Lisa Schwarzbaum of Entertainment Weekly gave the film a B+ grade, writing, "The time swivels in Looper evoke some of Inception's fancy temporal tricks (some of which, of course, also involved Gordon-Levitt straddling multiple time zones at once). But it's the glimpses of Children of Men-like societal dystopia that give the movie its real weight". Keith Staskiewicz, also writing for Entertainment Weekly (reviewing the DVD) and also giving a "B+", said, "The film's premise is markedly inventive, and [writer-director Rian] Johnson spends a lot of time making his universe seem lived-in and believable, but he's not just concerned with whiz-bang what-ifs. The showdown of selves illuminates just how little Gordon-Levitt's character has changed over the intervening years, stuck as he is in a feedback loop of drug use and violence despite his pipe dream of moving to Europe. The retro trench coats and firearms also suggest a sort of eternal recurrence, and as Looper's plot gets more complex, its central question simplifies: If we can't fix our mistakes, can we at least make sure we don't repeat the same ones over and over again?"
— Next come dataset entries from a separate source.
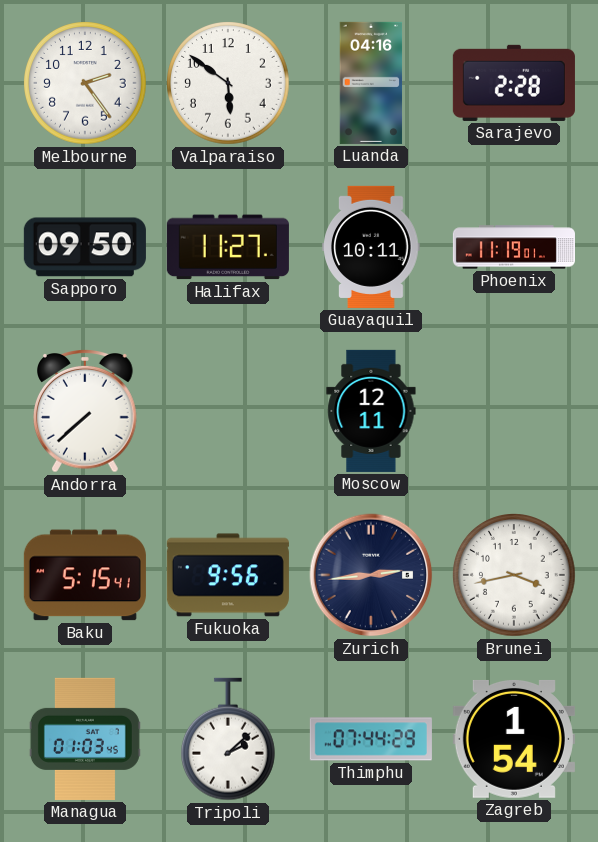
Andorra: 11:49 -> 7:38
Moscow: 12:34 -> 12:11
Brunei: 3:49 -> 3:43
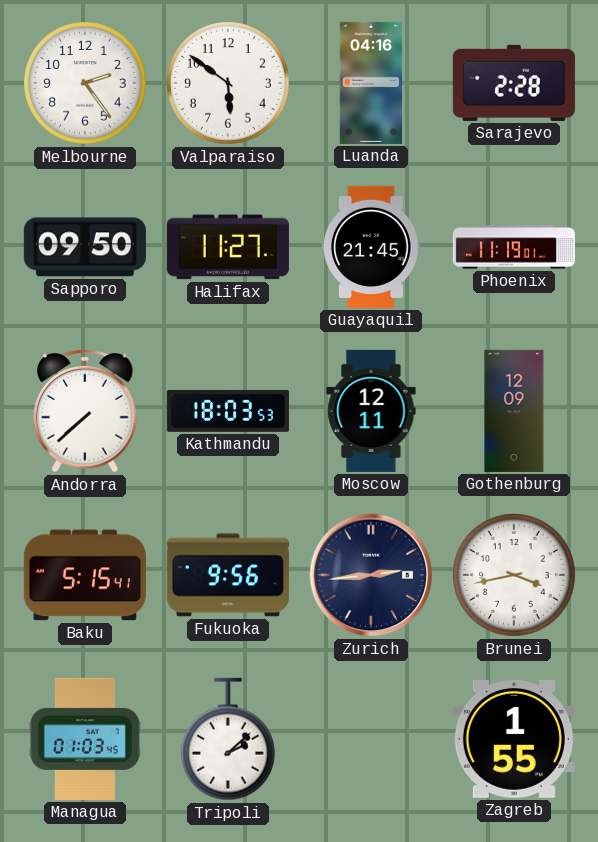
Guayaquil: 10:11 -> 21:45
Kathmandu: none -> 18:03
Gothenburg: none -> 12:09
Thimphu: 07:44 -> none
Zagreb: 1:54 -> 1:55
Richard Corliss of Time magazine gave the film a positive review, calling Looper a "hybrid, mashing Quentin Tarantino and Philip K. Dick into a species of pulp science fiction" and also writing, "A fanciful film with the patina of hyper-realism, Looper is well served by actors who behave not as if they were dropped carelessly into the future but spent their whole desperate lives there." Dana Stevens of Slate gave the film a mixed review, writing, "Looper felt to me like a maddening near-miss: It posits an impossible but fascinating-to-imagine relationship – a face-to-face encounter between one's present and future self, in which each self must account for its betrayal of the other – and then throws away nearly all the dramatic potential that relationship offers."
The film was included in the following top ten lists for the best films of 2012:
The film was released on Blu-ray and DVD in North America on December 31, 2012. The film was also released on January 28, 2013 in online UK stores, with a general release on February 4, 2013. The film made $20,583,583 in domestic DVD sales and $11,468,974 from domestic Blu-ray sales for a total of $32,052,557.